Against the backdrop of reactions in this country to Hamas’ terror in Israel, Felix Klein, the German government’s anti-Semitism commissioner, has called for tougher criminal law in cases of incitement to hatred. The push stems from a proposal formulated by Elisa Hoven, a criminal law professor at the University of Leipzig, together with a colleague. In their research project "Digital Hate," they found that "the current law is in part too narrow and in part misleadingly worded," as the law professor reports in a brief interview.

The anti-Semitism commissioner of the German government, Felix Klein, calls for a tightening of criminal law in cases of incitement of the people. In view of the reactions in Germany to the terror of Hamas in Israel, the police and judiciary must be put in an even better position to react to threats from the Islamist environment, Klein told the newspapers of the Funke Mediengruppe (Monday editions). What do you think of the initiative?

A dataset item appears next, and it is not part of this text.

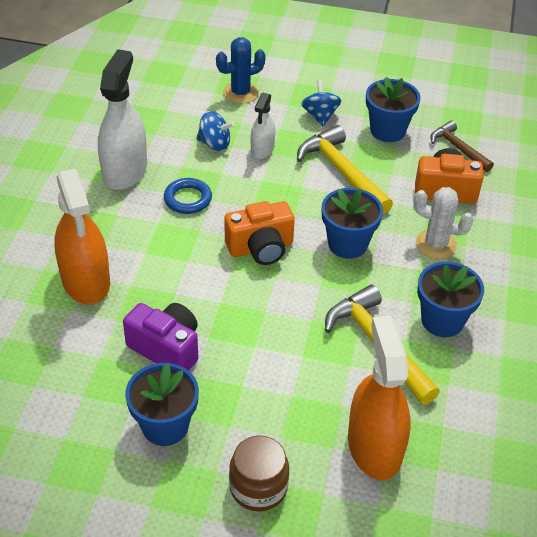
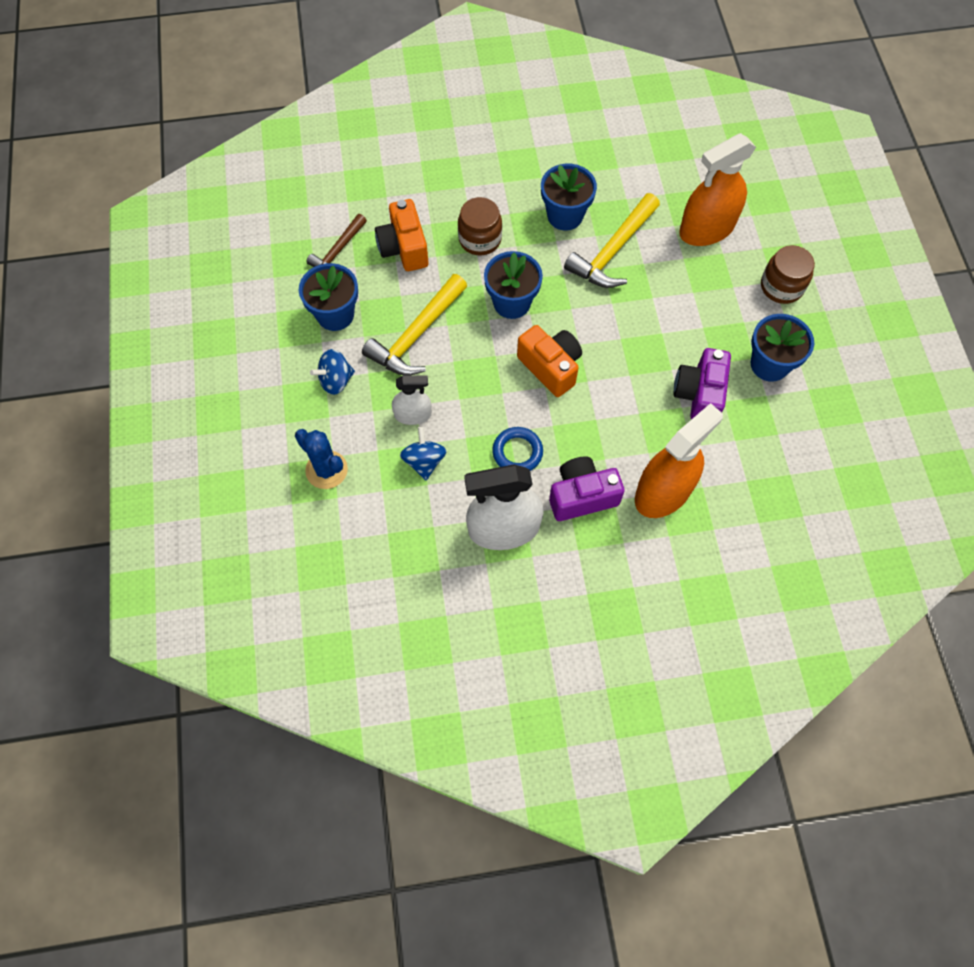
camera: 110 degrees left, 20 degrees up
white cactus [413,187,474,259] -> brown jar [458,197,502,255]
none -> purple camera [549,456,625,521]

The push goes back to a proposal I formulated together with my co-worker Alexandra Witting and discussed with the anti-Semitism commissioner. As part of the research project on digital hate, we evaluated press reports on criminal proceedings for anti-Semitic incitement and more than 300 proceedings conducted between 2016 and 2021 in various public prosecutor’s offices in Germany for incitement of the people. In the process, we found that the current law is in part too narrowly and in part misleadingly formulated. In practice, this often leads to proceedings being dropped, the results of which are hardly comprehensible.

Can you give an example?

The criminal offense requires, for example, a "disturbance of the public peace. This implies that the statement must be directed against a group living in Germany. In some cases, public prosecutors then discontinue proceedings on the grounds that a hate message is not directed against Germans, but against Jews living in Israel. Another frequent occurrence is that anti-Semitic codes and ciphers are overlooked. Statements are then classified as permissible criticism of Israel, although in reality they are clearly anti-Semitic and inflammatory.

To what extent do you derive a need for legal action from your findings?

The criminal offense of incitement to hatred urgently needs to be reformed. Anyone who publicly spreads anti-Semitic incitement must be punished. Amending the provision would also have the positive effect of bringing this into the focus of public prosecutors and the courts. We need even greater awareness here of the manifestations of modern anti-Semitism - and consistent punishment in court.